Uh, so that’s losing face. And, unless you’re quick, some other parts of your body, too.
Now, in Finland you lose face by talking to people. Okay? Your relatives and most intimate friends, and your spouse after ten years of marriage, are exceptions. Otherwise, every time you talk to someone, you lose a fistful of “respect points”. For every moment the conversion continues, you lose more points, at an exponentially accelerating rate.
You’ll find this explains a lot about Finland.
First person: “Hi! I want to give you free money!”
Second person: “Grnmn.” (walks away)
And since respect is hard to come by, getting money or healthcare really isn’t worth the points loss. “My arm’s green and smelly? Maybe it’ll go away. Sure ain’t gonna talk to no doctor.”
If there will ever be a place where everything is automatized, everything, from buying broccoli to eating out, from paying for car repairs to customer service — that place should be Finland. Except that’s never going to happen, since you can’t complain at machines.

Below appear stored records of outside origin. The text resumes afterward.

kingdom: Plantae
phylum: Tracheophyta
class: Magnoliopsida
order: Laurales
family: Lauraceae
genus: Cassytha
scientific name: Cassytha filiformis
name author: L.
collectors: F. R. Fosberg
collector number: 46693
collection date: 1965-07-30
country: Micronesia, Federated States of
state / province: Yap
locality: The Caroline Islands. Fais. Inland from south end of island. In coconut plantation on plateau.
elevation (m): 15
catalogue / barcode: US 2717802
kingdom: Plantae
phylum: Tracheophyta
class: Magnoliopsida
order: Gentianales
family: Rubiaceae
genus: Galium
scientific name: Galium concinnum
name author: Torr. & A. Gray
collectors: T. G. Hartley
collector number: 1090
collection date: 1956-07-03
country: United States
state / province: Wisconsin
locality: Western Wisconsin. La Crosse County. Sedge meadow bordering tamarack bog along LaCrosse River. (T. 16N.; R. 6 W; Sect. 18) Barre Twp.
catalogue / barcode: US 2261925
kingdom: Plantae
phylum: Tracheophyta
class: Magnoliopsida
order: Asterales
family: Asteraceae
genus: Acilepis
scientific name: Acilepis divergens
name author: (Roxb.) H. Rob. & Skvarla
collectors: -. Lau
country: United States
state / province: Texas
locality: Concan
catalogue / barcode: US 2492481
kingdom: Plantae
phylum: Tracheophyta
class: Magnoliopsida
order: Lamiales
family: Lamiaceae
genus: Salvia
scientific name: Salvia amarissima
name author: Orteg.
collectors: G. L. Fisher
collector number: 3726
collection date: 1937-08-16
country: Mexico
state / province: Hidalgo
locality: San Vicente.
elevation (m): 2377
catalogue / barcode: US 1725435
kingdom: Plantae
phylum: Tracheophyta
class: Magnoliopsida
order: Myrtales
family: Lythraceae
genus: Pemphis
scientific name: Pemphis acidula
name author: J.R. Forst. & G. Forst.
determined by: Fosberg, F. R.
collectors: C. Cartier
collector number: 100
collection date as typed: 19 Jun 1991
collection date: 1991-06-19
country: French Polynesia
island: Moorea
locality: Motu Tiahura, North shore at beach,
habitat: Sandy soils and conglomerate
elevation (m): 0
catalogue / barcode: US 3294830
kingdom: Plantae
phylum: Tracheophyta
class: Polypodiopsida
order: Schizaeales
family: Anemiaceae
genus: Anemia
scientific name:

About them, yes. But that’s a subject for another day.
So, what more? Most exchange students learn the Finnish way, eventually. They’ll start keeping to themselves, staying in their rooms behind locked doors. If you greet them, they just look at you blankly, with a glint of suppressed anger in their eyes, and walk away.
Or maybe that’s just cold-gangrene combined with healthcare only in Finnish.